> **What the exercise asks**: Repeat the records exactly. Leave out the pictures.

> **Records shown**:
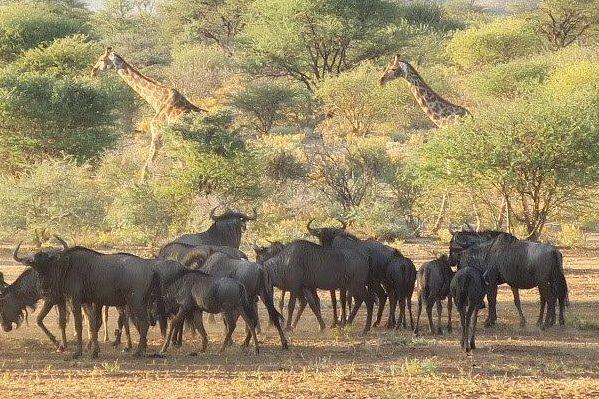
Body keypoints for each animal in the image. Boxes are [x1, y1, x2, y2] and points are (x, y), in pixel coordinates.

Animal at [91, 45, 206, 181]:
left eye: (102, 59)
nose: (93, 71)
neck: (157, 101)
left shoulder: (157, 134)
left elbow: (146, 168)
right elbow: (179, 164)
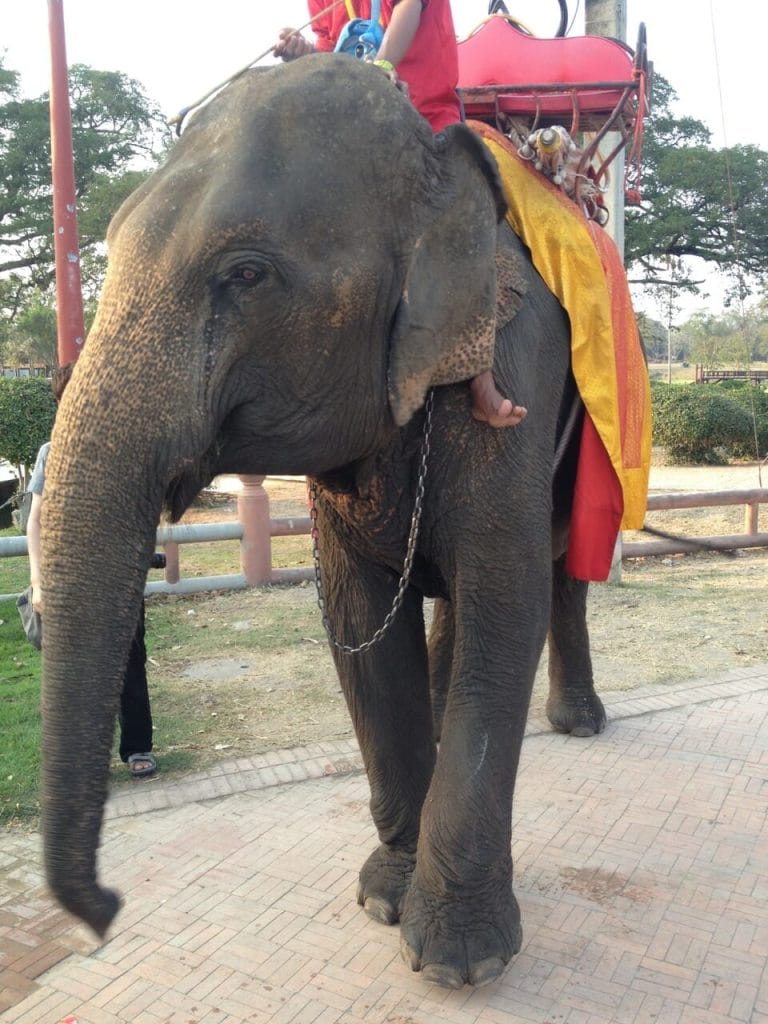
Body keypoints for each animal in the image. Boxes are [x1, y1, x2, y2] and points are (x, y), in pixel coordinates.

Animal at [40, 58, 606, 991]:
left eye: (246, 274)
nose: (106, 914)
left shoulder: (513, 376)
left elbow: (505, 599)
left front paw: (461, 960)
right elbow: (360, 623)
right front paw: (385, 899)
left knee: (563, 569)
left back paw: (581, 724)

> **Result for this exercise**:
Body keypoints for each animal in the image. Boxes are [x1, y1, x2, y2] and points are (x, y), in pixel coordinates.

Animal at [91, 45, 206, 181]:
left eye: (102, 59)
nose: (93, 71)
neck: (157, 101)
left shoulder: (157, 134)
left elbow: (146, 168)
right elbow: (179, 164)
Body keypoints for each animal in the image. Boxes are [x1, y1, x2, y2] and points are (x, y), in pixel coordinates.

Animal at [40, 58, 606, 991]:
left eye: (246, 274)
nose: (106, 914)
left shoulder: (513, 376)
left elbow: (505, 599)
left front paw: (461, 960)
right elbow: (360, 623)
right front paw: (385, 899)
left knee: (563, 569)
left back paw: (581, 724)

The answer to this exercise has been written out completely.